Fabrice, one of Vollborn’s sons, did make the Leverkusen B team as a goalkeeper, before failing to reach the top level. But Adler did go all the way and ended up as Die Werkself’s starter from 2007 to 2011. By that point, Vollborn had progressed to become the first team’s goalkeeping coach, essentially overseeing the first decade of Adler’s career.
Adler moved on to HSV in 2012, at the same time as Vollborn left his position as coach. He was staying with Bayer, though. Of course he was. This time he was taking up a role as fan liaison officer. “While I’m a novice in this field, I have always had a close connection with the fans and will bring my own ideas to the concept of fan work,” he said when he started out in the role. “I’m not going to just be like the uncle who greets people. Like everyone else in the fan liaison office, I’ll be starting at 9:00am every day and doing the full job.”
It ended up being even more than that, as the retired goalkeeper launched a series of projects that have helped differentiate Die Werkself as a unique club when it comes to the initiatives organised for their supporters. Over the years since accepting this role, Vollborn has also spent time commentating and appearing as a pundit on the club’s official radio station and media channels, and he has spent hours and hours ensuring that the Die Werkself’s historical archives are as accurate as possible.

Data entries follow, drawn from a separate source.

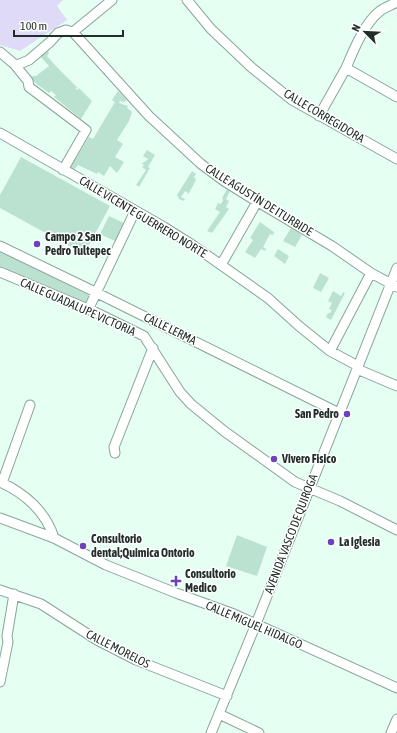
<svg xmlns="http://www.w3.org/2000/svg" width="397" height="733" viewBox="0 0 397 733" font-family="'Asap Condensed',sans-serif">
<rect width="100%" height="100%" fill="#e6fff3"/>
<path fill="#bbe2d0" d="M47,50l2,3 -2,3c9,11 20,21 30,31l-1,2 1,1 2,-2 13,13 -11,18 -27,-22 2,-2 -5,-4 -2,2 -22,-16 9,-1 13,-10 -10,-11z
M118,91l9,9 -3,2 -4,-1 -1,2 9,3 -1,2 5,4 -3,9 -12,19 6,4 -8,13 9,5 -7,11 -7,-7 -6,10 -6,-4 -1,2 -19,-9 -4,5 -4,-2 19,-31 4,2 22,-37 -3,-2z
M147,150l8,5 -7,12 2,1 -11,19 -3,-2 10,-15 -4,-3 2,-2 -2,-1 2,-2h1l3,-3 -5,-3z
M21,157l89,49 -26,48 -84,-46v-13z
M192,171l4,3 -2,3 2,3 -8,15v-2l-3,-2 -4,6 4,2 -1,2 -5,-2 -2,-4z
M227,189l3,2 -4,8 3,2 -3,6 3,2 -17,24 -5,-2 13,-19 -5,-3 3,-6 3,1 2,-4 -1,-2z
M109,216l17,8 -9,18 -17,-8z
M260,222l14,10 -1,3 -3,-1 -7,13 3,2 -1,2 -4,-2 -6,9 -10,-6 8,-12 -3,-2z
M291,228l11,7 -7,12 -12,-6z
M278,249l11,7 -4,8 -11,-8z
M0,251l88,44 1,5 -4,3 -85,-35z
M320,273l9,5 -8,14 -8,-4z
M333,291l8,5 2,-4 2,1 -14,27 -5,-3 2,-4h2l2,-3 -3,-1 3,-6 -4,-2z
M237,535l30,12 -10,29 -31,-10z"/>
<path fill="#dfdaf8" d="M0,0h63l-6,6 10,14 -47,31 -20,-6z"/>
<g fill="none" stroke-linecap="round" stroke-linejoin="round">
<defs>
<path id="minor" d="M187,0l24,29 40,38 41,33 105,59
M397,2c-5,3 -12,5 -17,9 -15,11 -27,40 -34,57l51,29
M73,32l39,-32
M0,52l13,11 4,2 12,-5 21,-18 8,-9 8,-3 7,2 76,84 52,48 23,17 24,15 84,50 39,27 26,14
M15,65l13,16 1,6 57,43 -23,40
M319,116l27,-48
M0,133l164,94 30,19 74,52 31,28 31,25 28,15
M0,246l87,42 252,125
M221,265l36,-63
M0,272l95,40 49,24 36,56 11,12 33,27 71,51 45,19 57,29
M88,310l47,-99
M330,351l41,-78
M357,369l40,17
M115,453l-1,-6 39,-99
M0,482c25,11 46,30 54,56
M2,483l28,-78
M0,518l54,20 52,27 70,28 58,21 163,74
M0,590l41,14 56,36 39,20 91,36
M0,682l8,-40 -1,-6 7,-42
M219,714l40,19
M211,733l45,-109 141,-356
M391,733l6,-14"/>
</defs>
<use href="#minor" stroke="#87a598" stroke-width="11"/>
<use href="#minor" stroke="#fff" stroke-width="9"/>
</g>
<g fill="#6c43bb" stroke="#fff" stroke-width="1.5">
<circle cx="37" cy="244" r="4"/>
<circle cx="347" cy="414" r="4"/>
<circle cx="274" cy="459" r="4"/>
<circle cx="331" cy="542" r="4"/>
<circle cx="83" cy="546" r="4"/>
<path d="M174 575h4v4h4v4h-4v4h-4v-4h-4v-4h4z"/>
</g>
<g text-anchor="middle" stroke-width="3" stroke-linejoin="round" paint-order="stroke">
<g font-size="12" fill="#222e29" stroke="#fff">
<text transform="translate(324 116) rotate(31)" y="4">CALLE CORREGIDORA</text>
<text transform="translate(259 200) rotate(32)" y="4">CALLE AGUSTÍN DE ITURBIDE</text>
<text transform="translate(143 217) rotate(31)" y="4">CALLE VICENTE GUERRERO NORTE</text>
<text transform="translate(78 307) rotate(24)" y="4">CALLE GUADALUPE VICTORIA</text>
<text transform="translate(170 329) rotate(26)" y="4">CALLE LERMA</text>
<text transform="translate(291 534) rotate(-69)" y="4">AVENIDA VASCO DE QUIROGA</text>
<text transform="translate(254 625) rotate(23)" y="4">CALLE MIGUEL HIDALGO</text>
<text transform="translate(118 649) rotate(27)" y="4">CALLE MORELOS</text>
</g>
<g font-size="12" font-weight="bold" fill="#222e29" stroke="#fff" text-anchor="start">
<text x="45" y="241">Campo 2 San<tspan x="45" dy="14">Pedro Tultepec</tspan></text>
<text x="339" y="418" text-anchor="end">San Pedro</text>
<text x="282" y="463">Vivero Fisico</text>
<text x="91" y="543">Consultorio<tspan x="91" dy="14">dental;Quimica Ontorio</tspan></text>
<text x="339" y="546">La Iglesia</text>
<text x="185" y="578">Consultorio<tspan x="185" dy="14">Medico</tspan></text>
</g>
</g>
<g transform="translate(365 32) rotate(294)" stroke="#ffffff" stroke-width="3" paint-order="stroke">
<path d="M0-3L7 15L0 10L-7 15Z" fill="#222e29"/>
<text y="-6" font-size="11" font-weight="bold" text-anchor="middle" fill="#222e29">N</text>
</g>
<path d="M14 30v6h109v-6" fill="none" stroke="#222e29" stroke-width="2"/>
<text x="20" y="30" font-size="12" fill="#222e29" stroke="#ffffff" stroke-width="3" paint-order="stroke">100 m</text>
</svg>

Most colourfully, Vollborn has also played a key role in the Schwadbus project. The Schwadbus is a classic double-decker London bus that is, of course, decked out in red and with the Leverkusen badge on the front and sides. The bus is a little bit of everything. It’s part museum, part meeting point, part stage, part tour bus. It can be rented out and used for various occasions; for weddings, birthdays, retirements. Even for hen parties.
Most often, it is used to give history tours, titled Auf den Spuren unserer Vergangenheit (In the footsteps of our past). As the man who knows the club better than anyone, Vollborn drives the bus and leads these tours to this day.
From having his hands on the ball to having his hands on the wheel, Rüdiger Vollborn really has done it all at Die Werkself. If he were a stick of Blackpool rock, he’d have the club’s name running through it. He has taken the one-club man concept and supercharged it. Rüdiger Vollborn really is Mr. Bayer 04 Leverkusen.